--- RECORDS SHOWN Enclosed Below ---
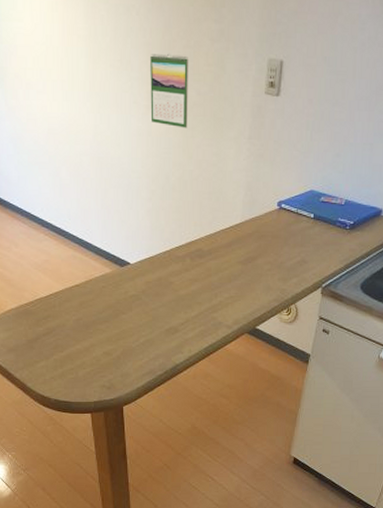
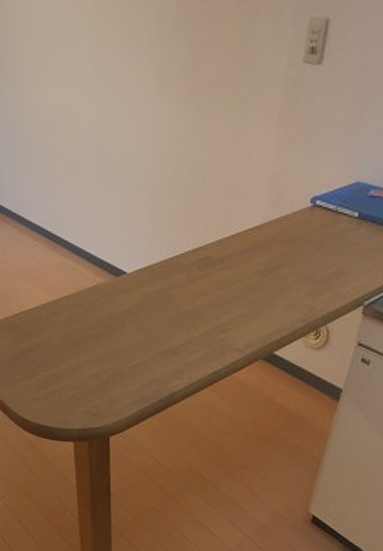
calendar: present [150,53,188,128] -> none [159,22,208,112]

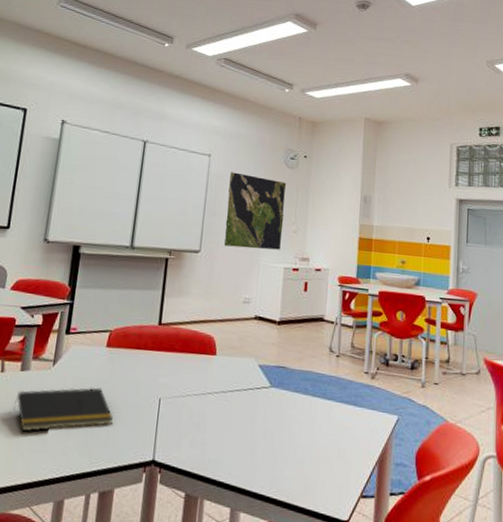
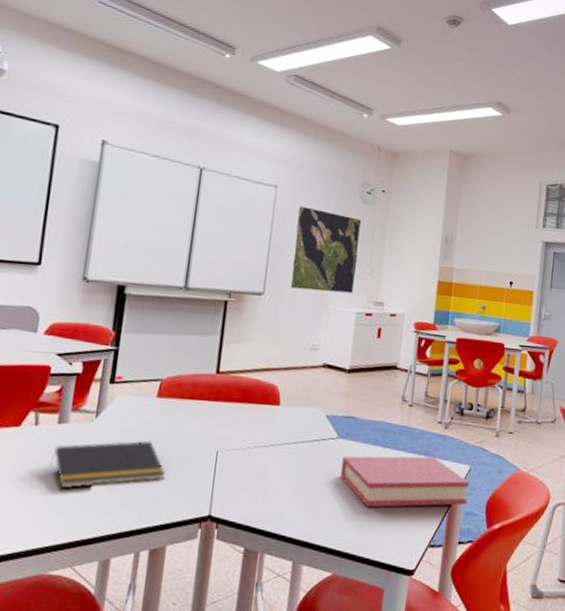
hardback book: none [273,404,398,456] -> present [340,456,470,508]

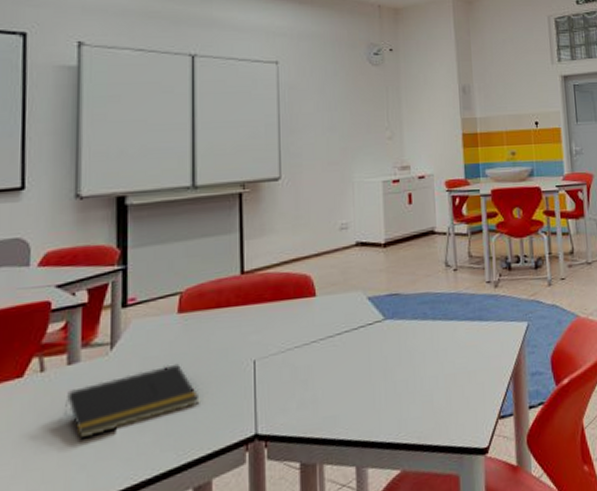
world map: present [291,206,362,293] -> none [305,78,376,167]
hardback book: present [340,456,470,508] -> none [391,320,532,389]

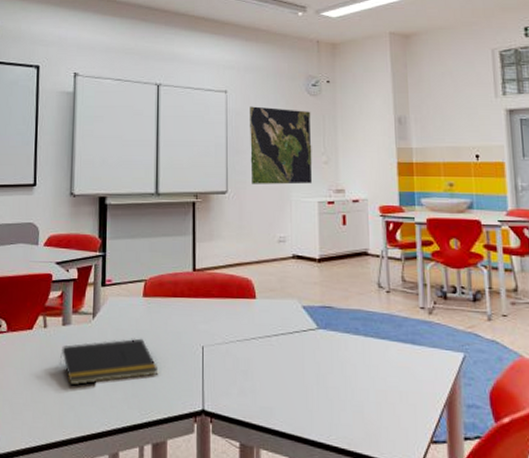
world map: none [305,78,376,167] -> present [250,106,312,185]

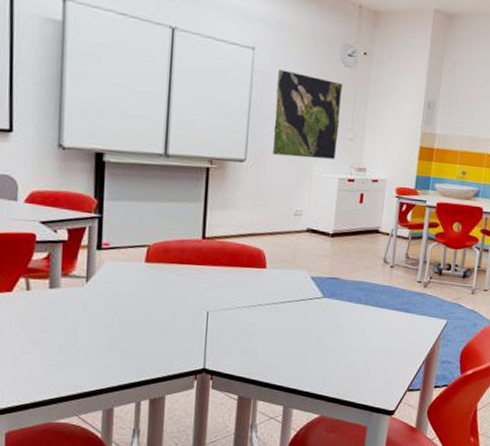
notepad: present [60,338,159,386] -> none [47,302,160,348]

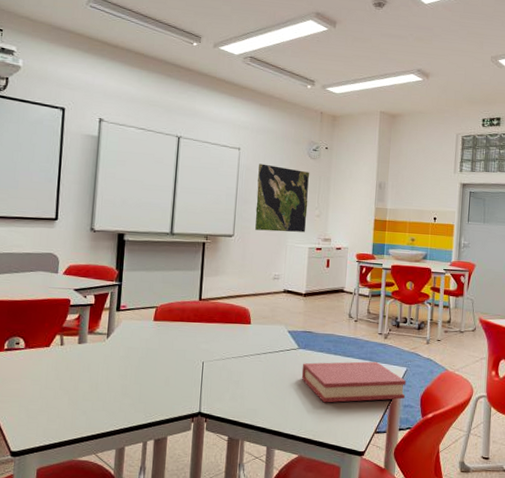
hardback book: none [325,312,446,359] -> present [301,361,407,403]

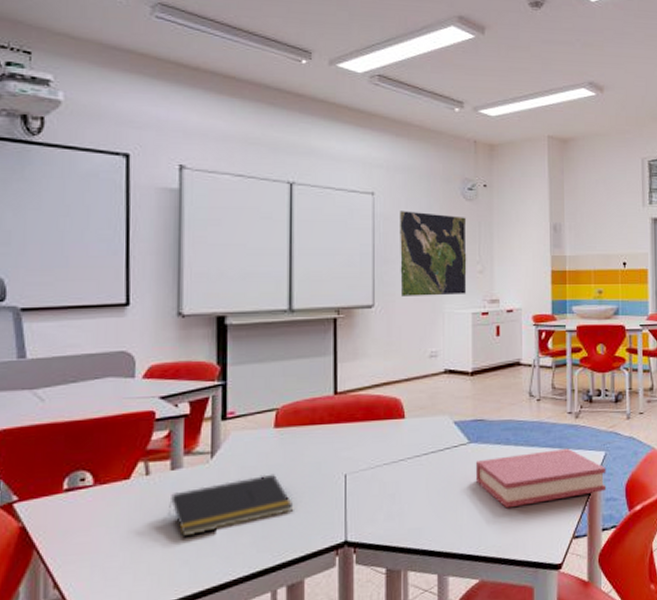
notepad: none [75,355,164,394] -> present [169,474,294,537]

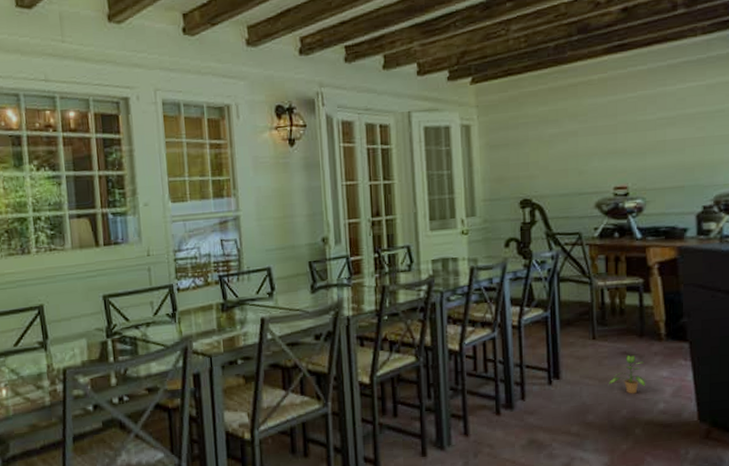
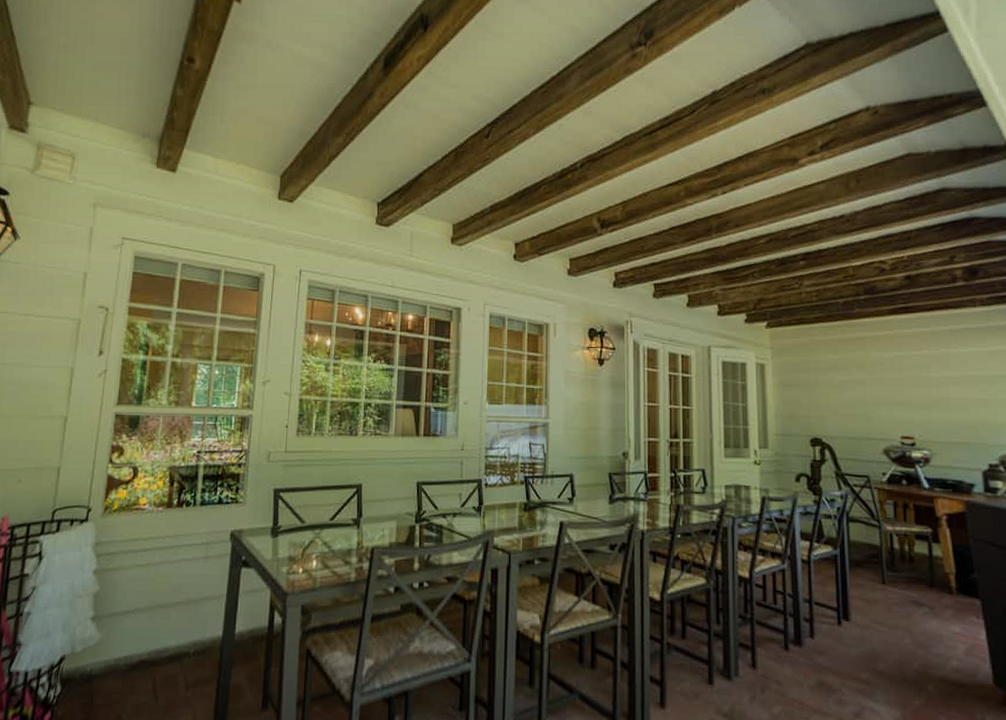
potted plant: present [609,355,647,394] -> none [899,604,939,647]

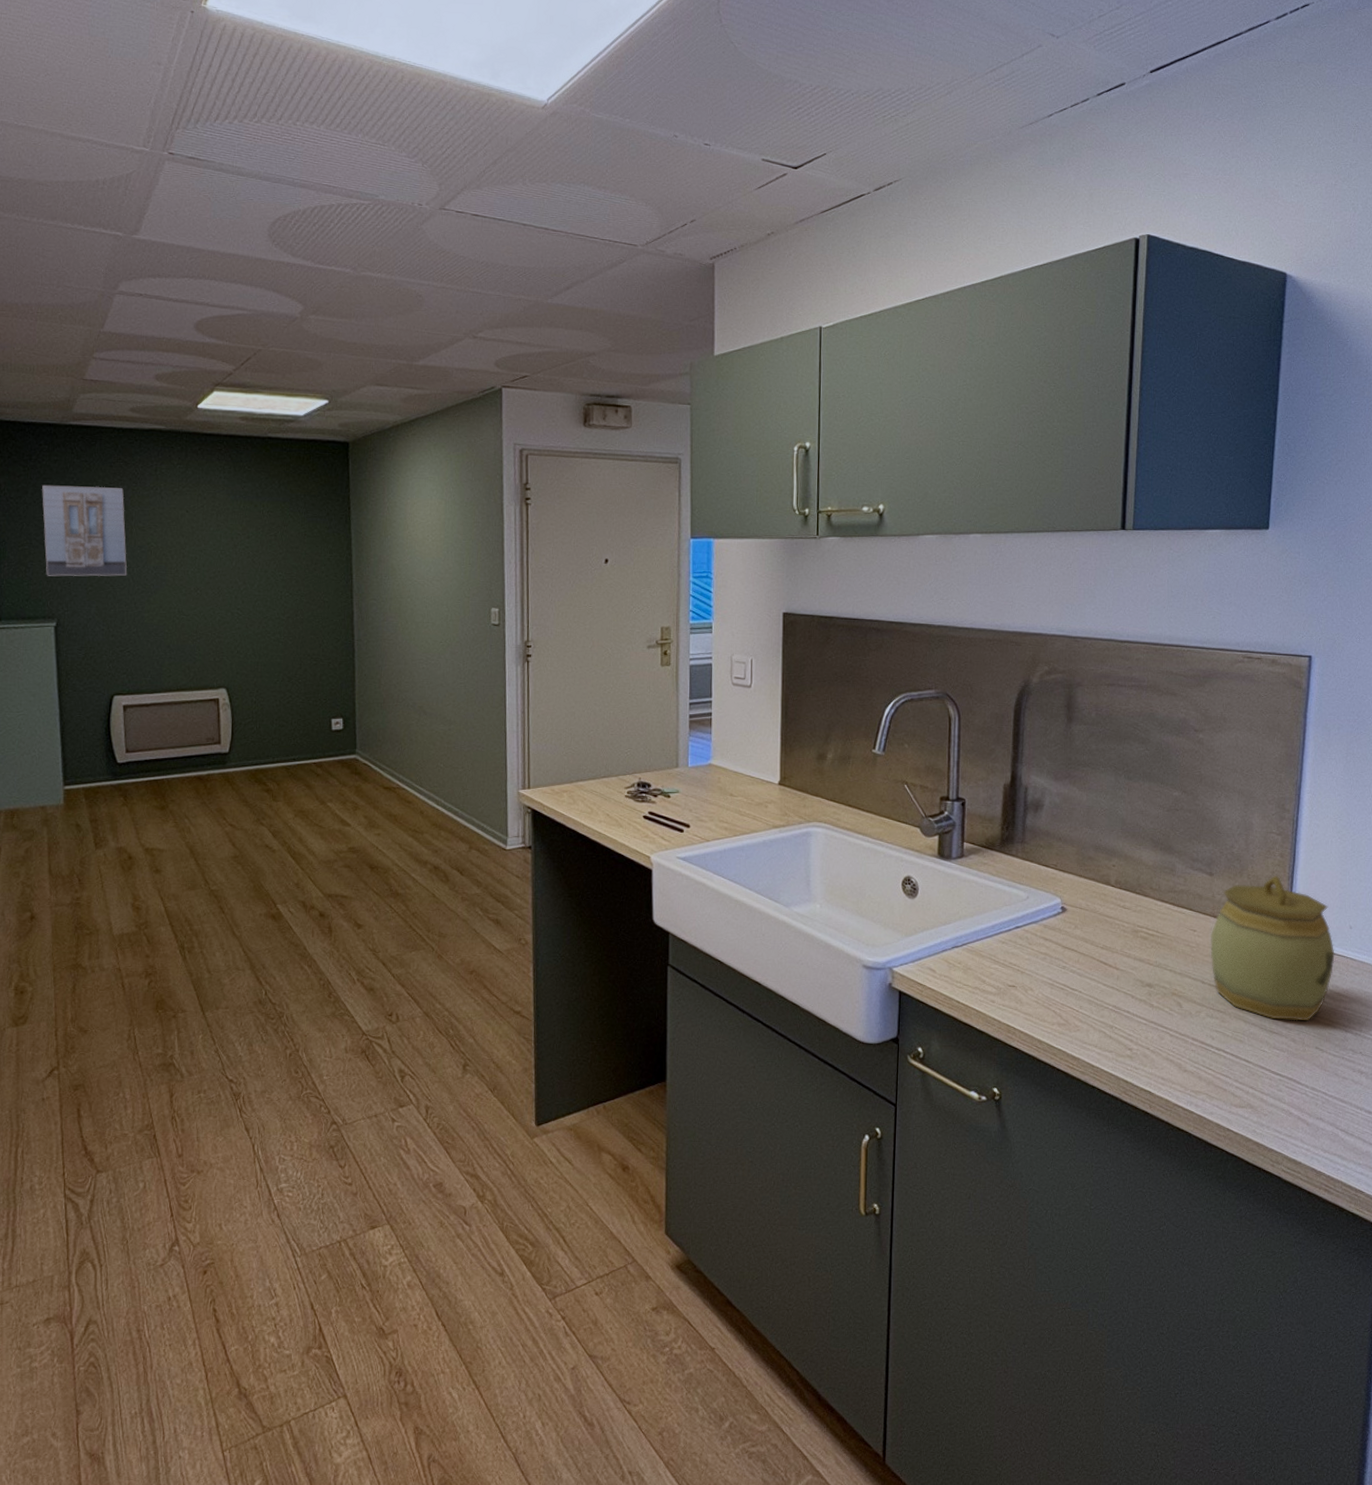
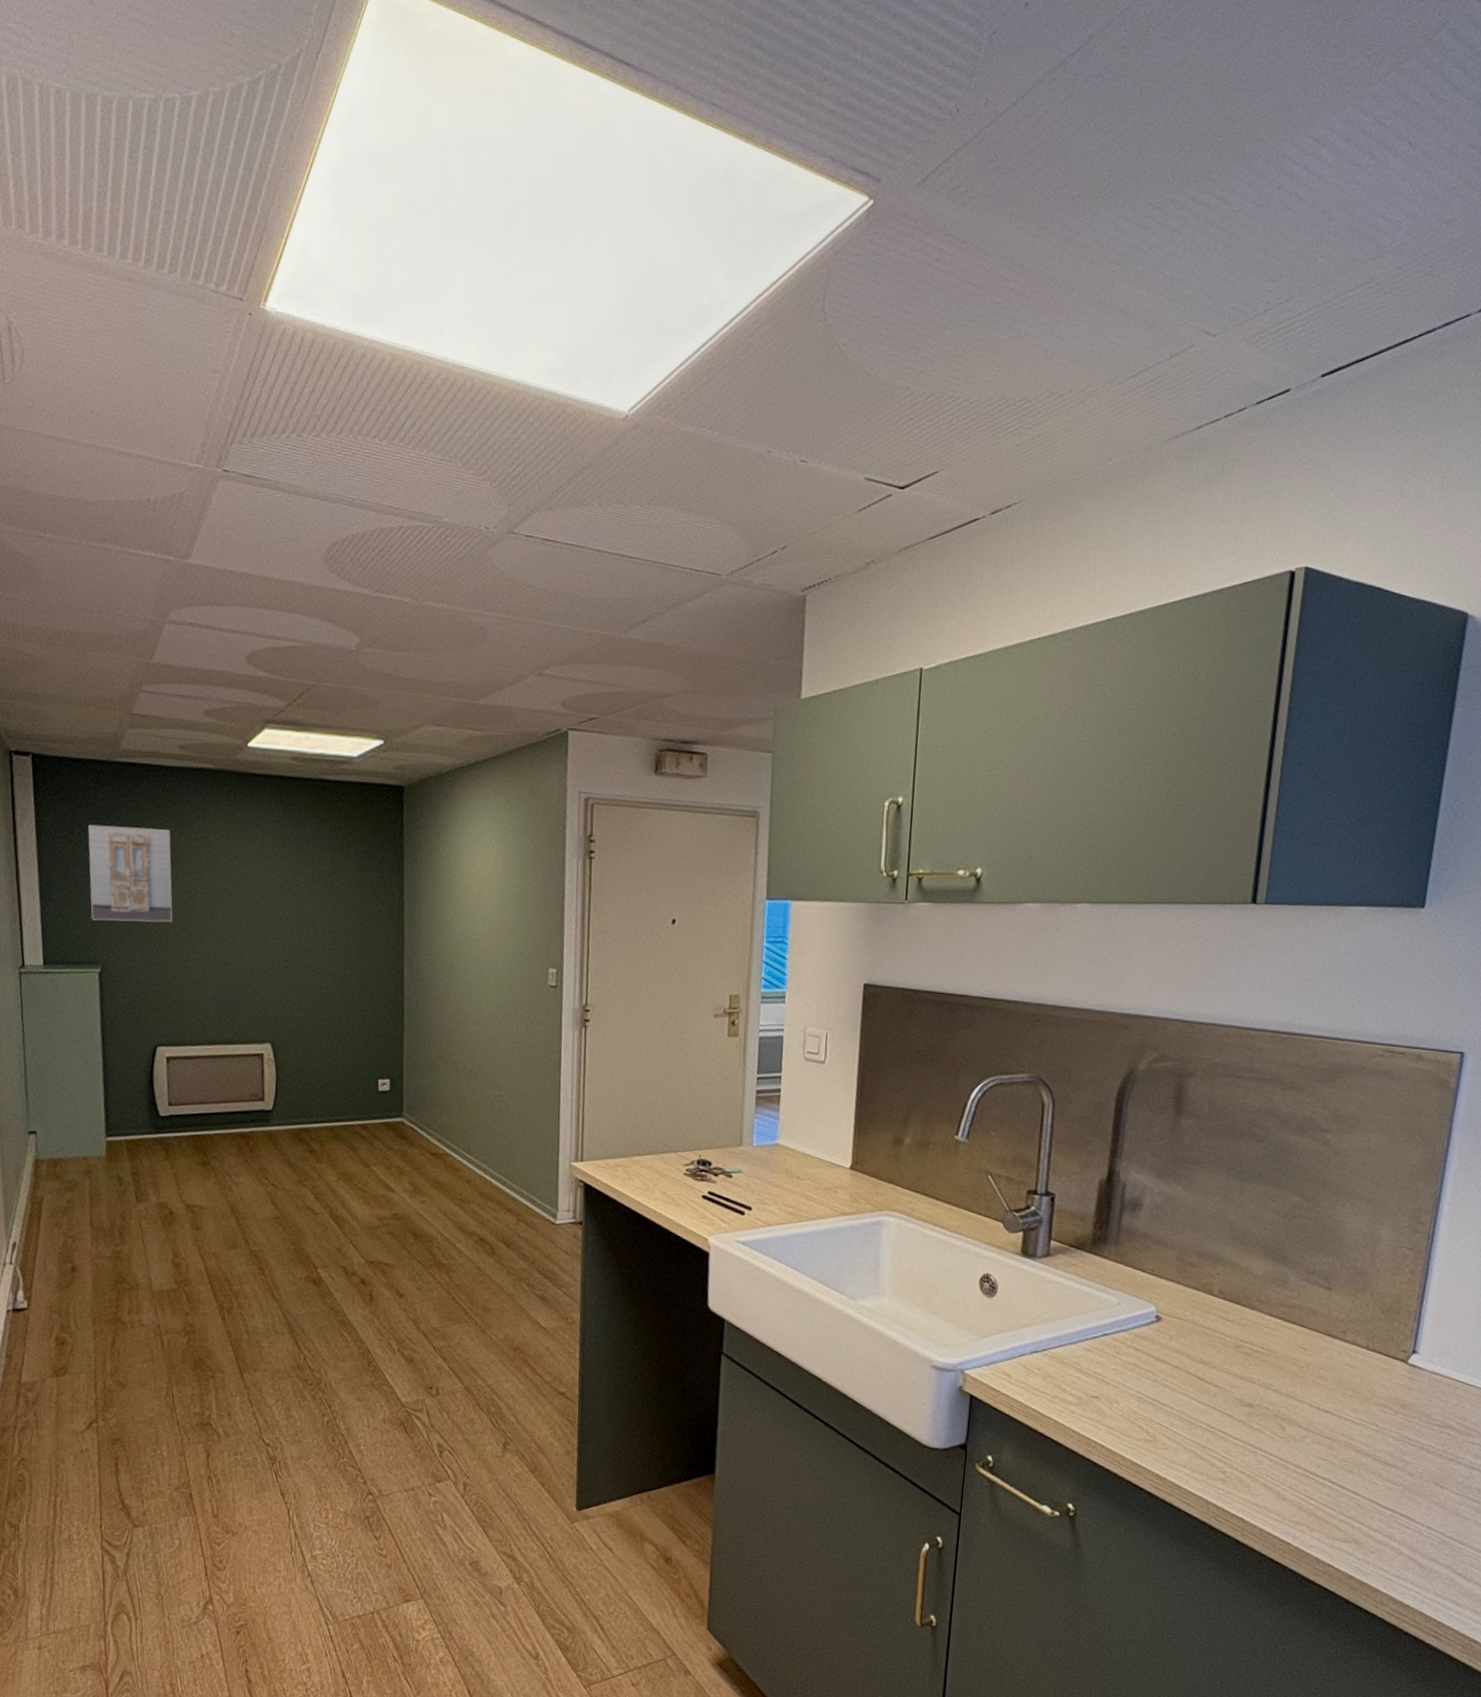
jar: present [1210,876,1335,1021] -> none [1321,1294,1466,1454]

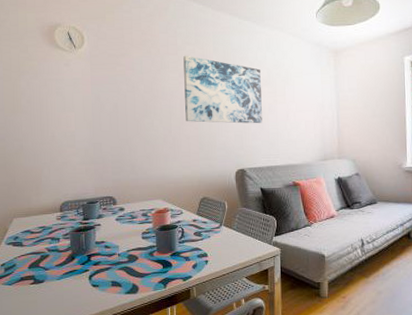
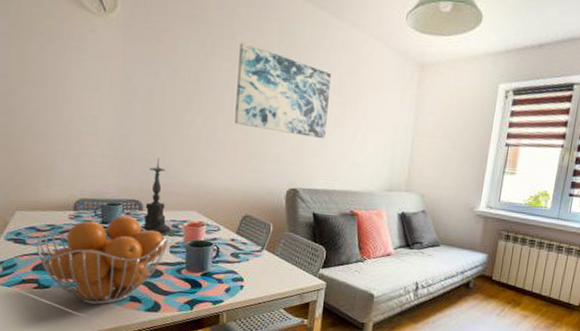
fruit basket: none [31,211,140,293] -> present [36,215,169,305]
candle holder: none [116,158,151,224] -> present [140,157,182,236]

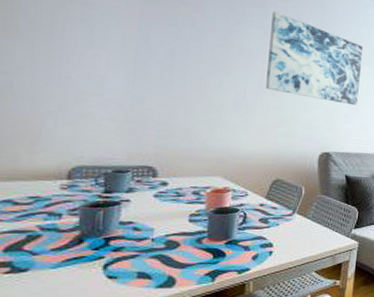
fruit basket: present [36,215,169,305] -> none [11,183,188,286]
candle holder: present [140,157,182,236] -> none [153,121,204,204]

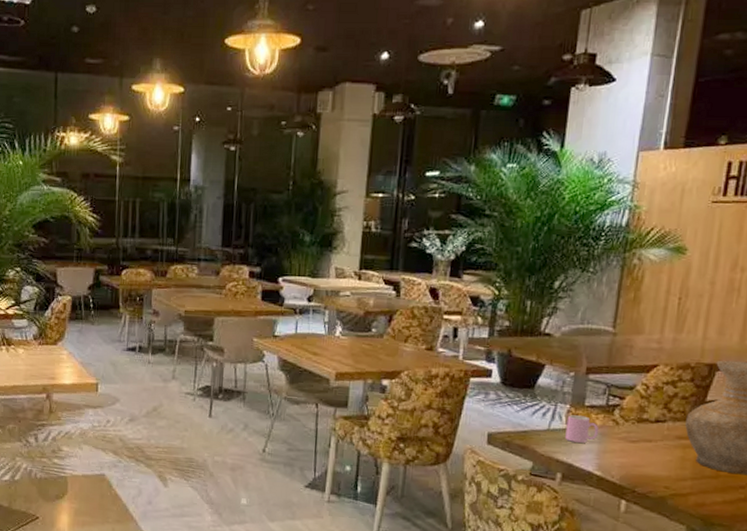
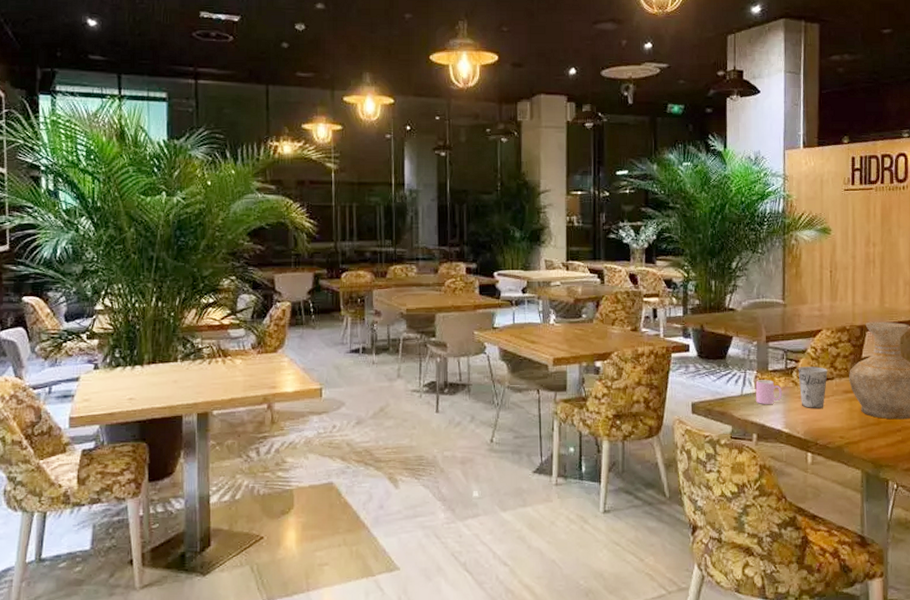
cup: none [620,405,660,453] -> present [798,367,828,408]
--- End of Enclosed RECORDS SHOWN ---
### WRITTEN TASK
Leave out the pictures and repeat exactly the lines from the start of the material through the line that contains "notepad: present [60,338,159,386]", both included.

### ANSWER TO THIS PROBLEM
calendar: present [150,53,188,128] -> none [159,22,208,112]

hardback book: none [273,404,398,456] -> present [340,456,470,508]

world map: present [291,206,362,293] -> none [305,78,376,167]
hardback book: present [340,456,470,508] -> none [391,320,532,389]

world map: none [305,78,376,167] -> present [250,106,312,185]

notepad: present [60,338,159,386] -> none [47,302,160,348]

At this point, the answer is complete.